La parte más intensa fue la implantación del útero artificial. En una clínica privada de lujo, bajo anestesia, me abrieron y colocaron el órgano bioingenierizado. Al despertar, Diego estaba a mi lado.


—¿Cómo te sientes, mi esposa? —preguntó, besando mi frente.


—Vacía… pero ansiosa —respondí con voz más aguda y dulce.


Dos semanas después, la fecundación. Edgar me tomó con pasión animal sobre la misma cama donde ahora estoy. Sus embestidas profundas, su semen caliente llenándome.


—Vas a llevar a mi hijo, como la mujer que eres —gruñó mientras se corría dentro de mí.


Ahora, ocho meses después, mi vientre es enorme y hermoso. Mis pechos están llenos de leche, los pezones oscuros y sensibles. Camino despacio por la habitación, sintiendo el peso delicioso de mi nueva forma.



Edgar entra, recién salido de la ducha, con el torso aún húmedo. Se acerca por detrás y rodea mi barriga con sus brazos fuertes.


—Dios, qué sexy te ves así —susurra, mordiendo mi cuello—. ¿Sientes cómo patea mi hijo?


—Sí… —gimo, apoyándome contra su pecho—. Nunca imaginé que sería tan placentero. Mis caderas duelen, pero cada patada me recuerda mi lugar.


Se arrodilla frente a mí, levanta mi camisón de seda y besa mi vientre hinchado. Su lengua baja más, lamiendo mi nuevo sexo húmedo y resbaladizo.


—Dime qué eres ahora —ordena entre lamidas.


—Tu esposa… la madre de tu hijo —jadeo, agarrando su cabello—. Nunca fui un hombre de verdad. Solo esperaba que alguien como tú me reclamara.


Edgar se levanta, me gira con cuidado y me penetra despacio desde atrás, sujetando mi barriga con una mano mientras la otra juega con mis pechos hinchados.


—Eres perfecta.

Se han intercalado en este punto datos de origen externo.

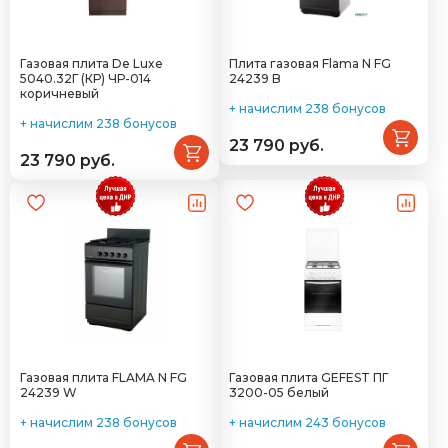
Газовая плита De Luxe
Плита газовая Flama N FG
5040.32Г (КР) ЧР-014
24239 B
коричневый
+ начислим 238 бонусов
+ начислим 238 бонусов
23 790 руб.
23 790 руб.
Газовая плита FLAMA N FG
Газовая плита GEFEST ПГ
24239 W
3200-05 белый
+ начислим 238 бонусов
+ начислим 243 бонусов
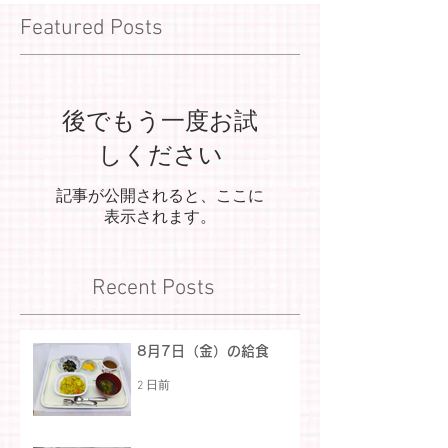
Featured Posts
後でもう一度お試
しください
記事が公開されると、ここに
表示されます。
Recent Posts
8月7日（金）の給食
2 日前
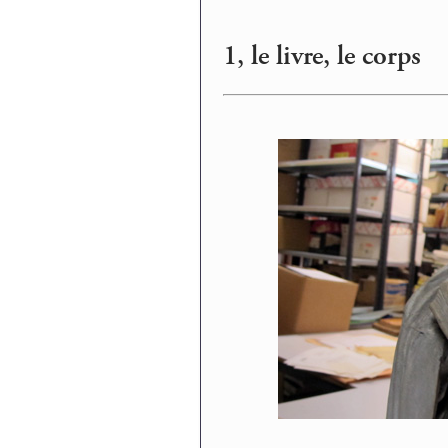
1, le livre, le corps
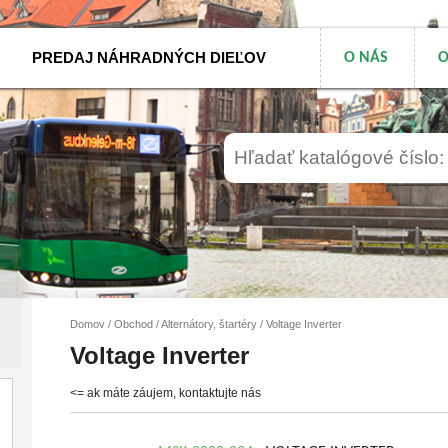
PREDAJ NÁHRADNÝCH DIEĽOV
O NÁS
O
Domov
/
Obchod
/
Alternátory, štartéry
/ Voltage Inverter
Voltage Inverter
<= ak máte záujem, kontaktujte nás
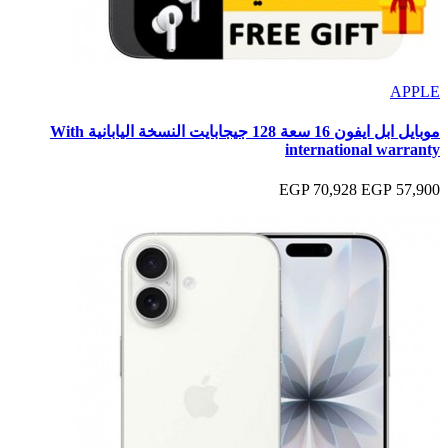
APPLE
موبايل ابل ايفون 16 سعة 128 جيجابايت النسخة اليابانية With
international warranty
70,928 EGP
57,900 EGP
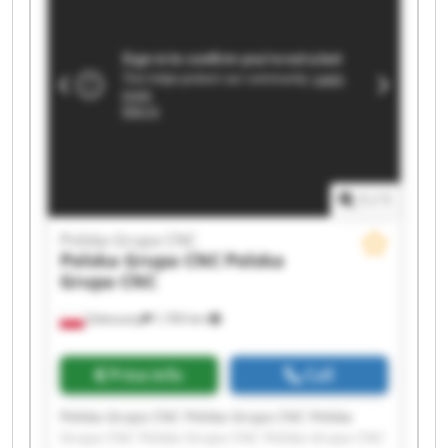
Grupa CNC Polska Grupa CNC Polska Grupa CNC
1
/
1
Polska Grupa CNC
Polska Grupa CNC
Polska
Grupa CNC
Zaleszany
1,765 km
Price info
Call
Polska Grupa CNC Polska Grupa CNC Polska
Grupa CNC Polska Grupa CNC Polska Grupa CNC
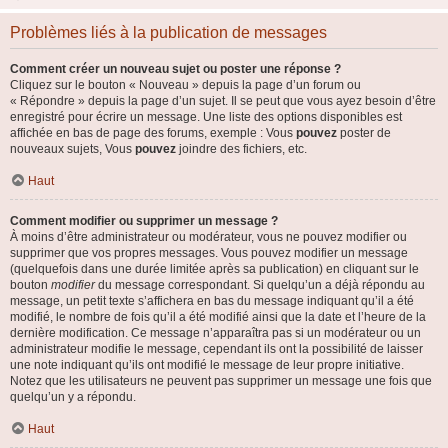
Problèmes liés à la publication de messages
Comment créer un nouveau sujet ou poster une réponse ?
Cliquez sur le bouton « Nouveau » depuis la page d’un forum ou
« Répondre » depuis la page d’un sujet. Il se peut que vous ayez besoin d’être
enregistré pour écrire un message. Une liste des options disponibles est
affichée en bas de page des forums, exemple : Vous
pouvez
poster de
nouveaux sujets, Vous
pouvez
joindre des fichiers, etc.
Haut
Comment modifier ou supprimer un message ?
À moins d’être administrateur ou modérateur, vous ne pouvez modifier ou
supprimer que vos propres messages. Vous pouvez modifier un message
(quelquefois dans une durée limitée après sa publication) en cliquant sur le
bouton
modifier
du message correspondant. Si quelqu’un a déjà répondu au
message, un petit texte s’affichera en bas du message indiquant qu’il a été
modifié, le nombre de fois qu’il a été modifié ainsi que la date et l’heure de la
dernière modification. Ce message n’apparaîtra pas si un modérateur ou un
administrateur modifie le message, cependant ils ont la possibilité de laisser
une note indiquant qu’ils ont modifié le message de leur propre initiative.
Notez que les utilisateurs ne peuvent pas supprimer un message une fois que
quelqu’un y a répondu.
Haut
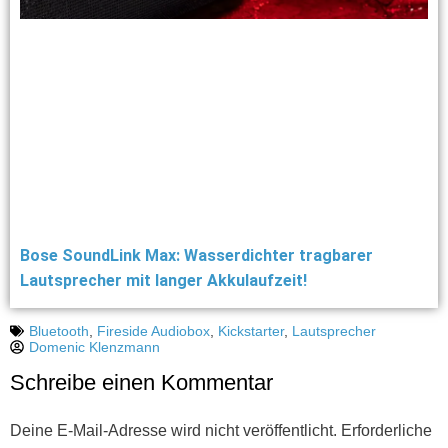
Bose SoundLink Max: Wasserdichter tragbarer
Lautsprecher mit langer Akkulaufzeit!
Bluetooth
,
Fireside Audiobox
,
Kickstarter
,
Lautsprecher
Domenic Klenzmann
Schreibe einen Kommentar
Deine E-Mail-Adresse wird nicht veröffentlicht.
Erforderliche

Mía. Y cuando nazca nuestro hijo, te voy a llenar otra vez —promete, acelerando el ritmo.


Gimo fuerte, sintiendo el orgasmo femenino recorrer mi cuerpo transformado. Ya no hay dudas. Este es mi lugar: siendo la esposa embarazada de un hombre de verdad, en esta habitación lujosa, con su semilla creciendo dentro de mí.